Would you restate every entry that follows, word for word, and leave out the pictures?

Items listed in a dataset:

Start of Block

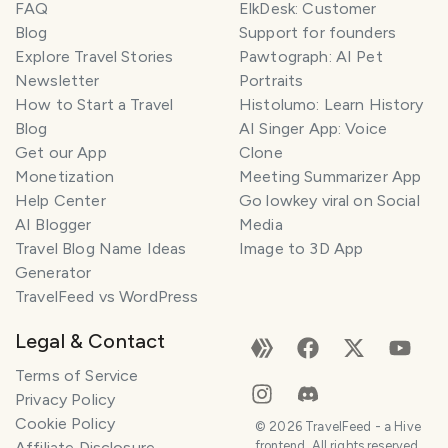
FAQ
ElkDesk: Customer
Blog
Support for founders
Explore Travel Stories
Pawtograph: AI Pet
Newsletter
Portraits
How to Start a Travel
Histolumo: Learn History
Blog
AI Singer App: Voice
Get our App
Clone
Monetization
Meeting Summarizer App
Help Center
Go lowkey viral on Social
AI Blogger
Media
Travel Blog Name Ideas
Image to 3D App
Generator
TravelFeed vs WordPress
Legal & Contact
Terms of Service
Privacy Policy
Cookie Policy
©
2026
TravelFeed - a Hive
Affiliate Disclosure
frontend. All rights reserved.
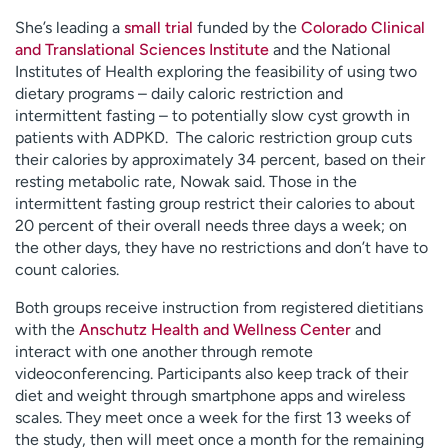
She’s leading a
small trial
funded by the
Colorado Clinical
and Translational Sciences Institute
and the National
Institutes of Health exploring the feasibility of using two
dietary programs – daily caloric restriction and
intermittent fasting – to potentially slow cyst growth in
patients with ADPKD. The caloric restriction group cuts
their calories by approximately 34 percent, based on their
resting metabolic rate, Nowak said. Those in the
intermittent fasting group restrict their calories to about
20 percent of their overall needs three days a week; on
the other days, they have no restrictions and don’t have to
count calories.
Both groups receive instruction from registered dietitians
with the
Anschutz Health and Wellness Center
and
interact with one another through remote
videoconferencing. Participants also keep track of their
diet and weight through smartphone apps and wireless
scales. They meet once a week for the first 13 weeks of
the study, then will meet once a month for the remaining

End of Block

Task result ▸
FAQ
ElkDesk: Customer
Blog
Support for founders
Explore Travel Stories
Pawtograph: AI Pet
Newsletter
Portraits
How to Start a Travel
Histolumo: Learn History
Blog
AI Singer App: Voice
Get our App
Clone
Monetization
Meeting Summarizer App
Help Center
Go lowkey viral on Social
AI Blogger
Media
Travel Blog Name Ideas
Image to 3D App
Generator
TravelFeed vs WordPress
Legal & Contact
Terms of Service
Privacy Policy
Cookie Policy
©
2026
TravelFeed - a Hive
Affiliate Disclosure
frontend. All rights reserved.
She’s leading a
small trial
funded by the
Colorado Clinical
and Translational Sciences Institute
and the National
Institutes of Health exploring the feasibility of using two
dietary programs – daily caloric restriction and
intermittent fasting – to potentially slow cyst growth in
patients with ADPKD. The caloric restriction group cuts
their calories by approximately 34 percent, based on their
resting metabolic rate, Nowak said. Those in the
intermittent fasting group restrict their calories to about
20 percent of their overall needs three days a week; on
the other days, they have no restrictions and don’t have to
count calories.
Both groups receive instruction from registered dietitians
with the
Anschutz Health and Wellness Center
and
interact with one another through remote
videoconferencing. Participants also keep track of their
diet and weight through smartphone apps and wireless
scales. They meet once a week for the first 13 weeks of
the study, then will meet once a month for the remaining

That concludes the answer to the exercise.